Brief
Please write out exactly the line containing "الدولي للسينما" below and every line after it, through the last one, but leave out any pictures.

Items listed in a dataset
*** Block opens ***

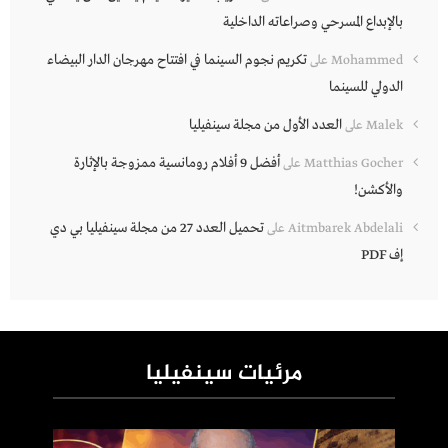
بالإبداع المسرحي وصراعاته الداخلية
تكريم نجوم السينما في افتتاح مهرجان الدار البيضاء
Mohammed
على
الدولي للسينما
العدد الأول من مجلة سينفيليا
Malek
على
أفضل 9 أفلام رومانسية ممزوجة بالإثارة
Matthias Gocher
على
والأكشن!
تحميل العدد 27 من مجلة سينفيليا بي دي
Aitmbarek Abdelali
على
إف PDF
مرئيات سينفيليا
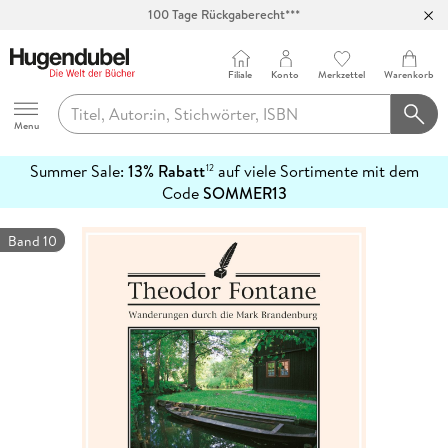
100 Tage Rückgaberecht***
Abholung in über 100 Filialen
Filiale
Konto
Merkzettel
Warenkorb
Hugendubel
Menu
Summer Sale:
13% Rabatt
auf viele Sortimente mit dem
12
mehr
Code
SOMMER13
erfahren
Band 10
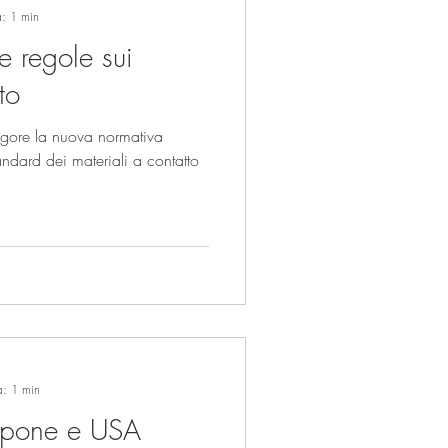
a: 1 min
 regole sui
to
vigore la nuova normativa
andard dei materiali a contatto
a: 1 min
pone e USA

*** Block closes ***

Solution to the exercise
الدولي للسينما
العدد الأول من مجلة سينفيليا
Malek
على
أفضل 9 أفلام رومانسية ممزوجة بالإثارة
Matthias Gocher
على
والأكشن!
تحميل العدد 27 من مجلة سينفيليا بي دي
Aitmbarek Abdelali
على
إف PDF
مرئيات سينفيليا
100 Tage Rückgaberecht***
Abholung in über 100 Filialen
Filiale
Konto
Merkzettel
Warenkorb
Hugendubel
Menu
Summer Sale:
13% Rabatt
auf viele Sortimente mit dem
12
mehr
Code
SOMMER13
erfahren
Band 10
a: 1 min
 regole sui
to
vigore la nuova normativa
andard dei materiali a contatto
a: 1 min
pone e USA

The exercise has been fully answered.